Extracted entries START

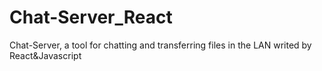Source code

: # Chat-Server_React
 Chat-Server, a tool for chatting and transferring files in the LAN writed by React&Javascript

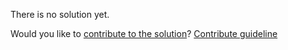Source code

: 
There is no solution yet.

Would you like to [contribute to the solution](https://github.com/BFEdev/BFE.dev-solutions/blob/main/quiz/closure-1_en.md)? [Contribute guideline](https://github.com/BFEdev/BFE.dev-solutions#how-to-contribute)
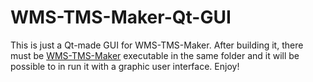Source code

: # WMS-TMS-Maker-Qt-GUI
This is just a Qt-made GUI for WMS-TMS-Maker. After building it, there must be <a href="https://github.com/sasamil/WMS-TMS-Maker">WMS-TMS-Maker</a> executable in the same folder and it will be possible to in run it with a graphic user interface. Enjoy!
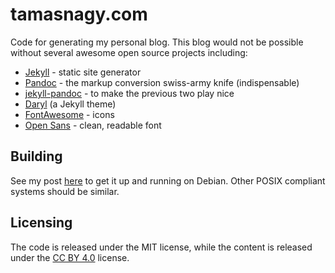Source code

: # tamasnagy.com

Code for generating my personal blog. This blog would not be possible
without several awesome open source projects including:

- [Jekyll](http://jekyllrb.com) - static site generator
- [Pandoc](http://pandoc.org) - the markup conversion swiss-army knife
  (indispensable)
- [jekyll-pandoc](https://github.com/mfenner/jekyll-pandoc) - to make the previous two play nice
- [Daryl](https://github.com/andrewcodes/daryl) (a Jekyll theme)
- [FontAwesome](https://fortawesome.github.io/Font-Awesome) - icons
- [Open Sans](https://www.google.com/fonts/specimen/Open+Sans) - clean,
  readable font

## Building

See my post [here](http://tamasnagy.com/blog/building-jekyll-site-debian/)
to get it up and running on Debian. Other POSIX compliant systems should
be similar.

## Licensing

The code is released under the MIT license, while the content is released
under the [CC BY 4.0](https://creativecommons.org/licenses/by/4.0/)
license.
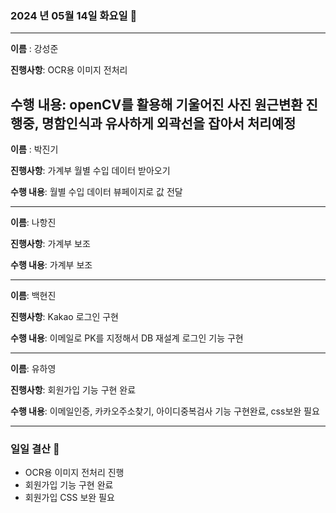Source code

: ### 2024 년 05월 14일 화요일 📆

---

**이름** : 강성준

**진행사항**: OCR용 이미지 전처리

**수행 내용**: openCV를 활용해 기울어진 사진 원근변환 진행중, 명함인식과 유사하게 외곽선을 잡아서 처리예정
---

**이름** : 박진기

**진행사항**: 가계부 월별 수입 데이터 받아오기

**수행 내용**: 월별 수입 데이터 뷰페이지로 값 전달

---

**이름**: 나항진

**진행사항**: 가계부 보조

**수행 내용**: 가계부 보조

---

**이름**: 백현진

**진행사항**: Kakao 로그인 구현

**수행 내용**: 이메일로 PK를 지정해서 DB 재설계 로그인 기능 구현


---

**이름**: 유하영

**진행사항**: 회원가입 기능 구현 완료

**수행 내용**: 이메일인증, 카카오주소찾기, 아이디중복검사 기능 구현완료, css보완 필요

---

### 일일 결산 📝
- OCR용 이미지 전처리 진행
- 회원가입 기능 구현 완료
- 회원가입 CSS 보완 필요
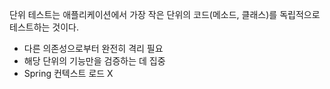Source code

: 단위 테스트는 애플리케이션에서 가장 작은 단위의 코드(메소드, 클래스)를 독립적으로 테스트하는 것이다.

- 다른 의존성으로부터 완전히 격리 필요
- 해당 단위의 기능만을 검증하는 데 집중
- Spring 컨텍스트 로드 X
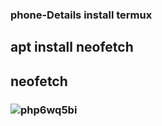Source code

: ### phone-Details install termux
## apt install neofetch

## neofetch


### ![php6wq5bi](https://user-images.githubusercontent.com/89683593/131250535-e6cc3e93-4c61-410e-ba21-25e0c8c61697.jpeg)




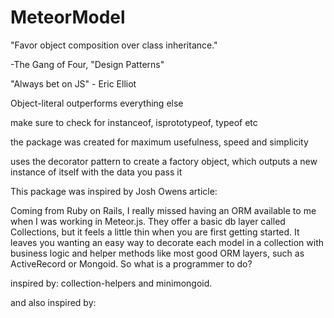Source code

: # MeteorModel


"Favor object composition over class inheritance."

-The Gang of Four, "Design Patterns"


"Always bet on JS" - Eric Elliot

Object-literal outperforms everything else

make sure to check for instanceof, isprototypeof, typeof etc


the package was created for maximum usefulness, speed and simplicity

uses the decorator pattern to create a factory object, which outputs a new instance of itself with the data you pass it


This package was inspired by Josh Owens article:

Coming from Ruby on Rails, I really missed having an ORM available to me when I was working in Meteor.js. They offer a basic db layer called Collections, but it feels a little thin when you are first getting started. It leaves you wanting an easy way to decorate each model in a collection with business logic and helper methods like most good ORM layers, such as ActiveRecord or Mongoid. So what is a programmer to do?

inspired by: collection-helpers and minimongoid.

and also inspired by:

Extracted entries END
Extracted entries START

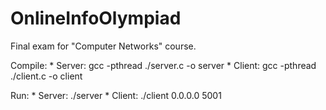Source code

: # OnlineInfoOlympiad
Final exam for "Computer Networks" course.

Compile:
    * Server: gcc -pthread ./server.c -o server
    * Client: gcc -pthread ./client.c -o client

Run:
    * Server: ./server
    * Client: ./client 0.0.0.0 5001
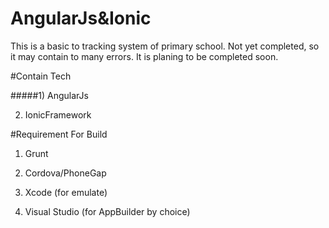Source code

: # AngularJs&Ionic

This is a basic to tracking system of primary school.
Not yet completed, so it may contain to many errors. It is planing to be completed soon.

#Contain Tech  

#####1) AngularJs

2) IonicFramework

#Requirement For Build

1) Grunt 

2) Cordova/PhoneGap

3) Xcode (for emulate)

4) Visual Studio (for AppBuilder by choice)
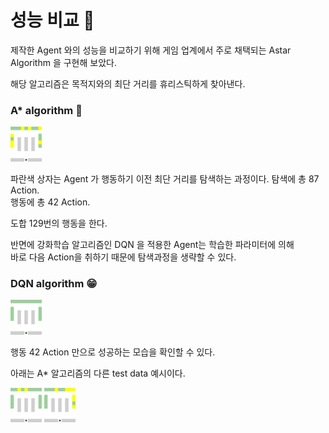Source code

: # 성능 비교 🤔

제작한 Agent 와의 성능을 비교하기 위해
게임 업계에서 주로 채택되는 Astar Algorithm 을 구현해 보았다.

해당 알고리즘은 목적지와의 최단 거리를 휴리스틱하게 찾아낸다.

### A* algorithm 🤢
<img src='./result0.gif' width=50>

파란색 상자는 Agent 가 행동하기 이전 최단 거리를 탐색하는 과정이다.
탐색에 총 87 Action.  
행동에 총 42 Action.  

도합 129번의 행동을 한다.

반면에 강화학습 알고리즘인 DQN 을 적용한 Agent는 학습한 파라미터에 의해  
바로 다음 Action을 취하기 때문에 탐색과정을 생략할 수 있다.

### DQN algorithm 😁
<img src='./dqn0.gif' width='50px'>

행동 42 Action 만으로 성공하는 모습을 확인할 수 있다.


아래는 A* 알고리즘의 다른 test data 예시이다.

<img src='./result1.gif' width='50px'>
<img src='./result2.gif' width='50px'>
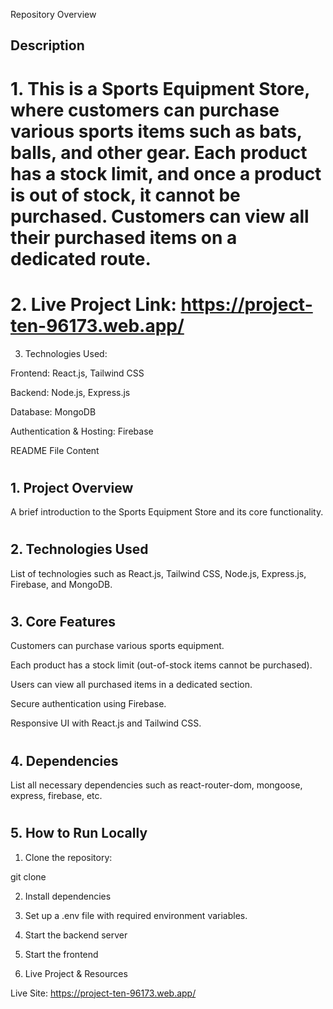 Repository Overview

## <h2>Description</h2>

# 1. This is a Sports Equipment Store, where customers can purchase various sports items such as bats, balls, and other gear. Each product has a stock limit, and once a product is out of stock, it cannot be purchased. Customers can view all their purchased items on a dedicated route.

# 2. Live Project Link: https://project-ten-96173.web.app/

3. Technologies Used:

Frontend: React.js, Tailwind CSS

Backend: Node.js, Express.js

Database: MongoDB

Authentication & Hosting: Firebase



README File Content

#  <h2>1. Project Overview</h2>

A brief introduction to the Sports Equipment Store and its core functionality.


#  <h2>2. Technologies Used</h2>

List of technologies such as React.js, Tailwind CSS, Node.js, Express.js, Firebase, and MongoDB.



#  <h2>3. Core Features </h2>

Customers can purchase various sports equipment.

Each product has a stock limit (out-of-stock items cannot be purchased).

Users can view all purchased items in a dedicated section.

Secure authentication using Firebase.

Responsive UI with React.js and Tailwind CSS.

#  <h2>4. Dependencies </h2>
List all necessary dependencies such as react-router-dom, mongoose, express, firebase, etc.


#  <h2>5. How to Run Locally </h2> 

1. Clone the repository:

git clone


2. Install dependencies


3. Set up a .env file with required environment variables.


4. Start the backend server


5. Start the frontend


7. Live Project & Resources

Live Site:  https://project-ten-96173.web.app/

Extracted entries END

■ **Task objective**: For this exercise, reproduce exactly the lines of the records above from the one with "<img src='./result0.gif' width=50>" up to and including the one with "Repository Overview", without pictures.

■ **Solution to this task**:
<img src='./result0.gif' width=50>

파란색 상자는 Agent 가 행동하기 이전 최단 거리를 탐색하는 과정이다.
탐색에 총 87 Action.  
행동에 총 42 Action.  

도합 129번의 행동을 한다.

반면에 강화학습 알고리즘인 DQN 을 적용한 Agent는 학습한 파라미터에 의해  
바로 다음 Action을 취하기 때문에 탐색과정을 생략할 수 있다.

### DQN algorithm 😁
<img src='./dqn0.gif' width='50px'>

행동 42 Action 만으로 성공하는 모습을 확인할 수 있다.


아래는 A* 알고리즘의 다른 test data 예시이다.

<img src='./result1.gif' width='50px'>
<img src='./result2.gif' width='50px'>
 Repository Overview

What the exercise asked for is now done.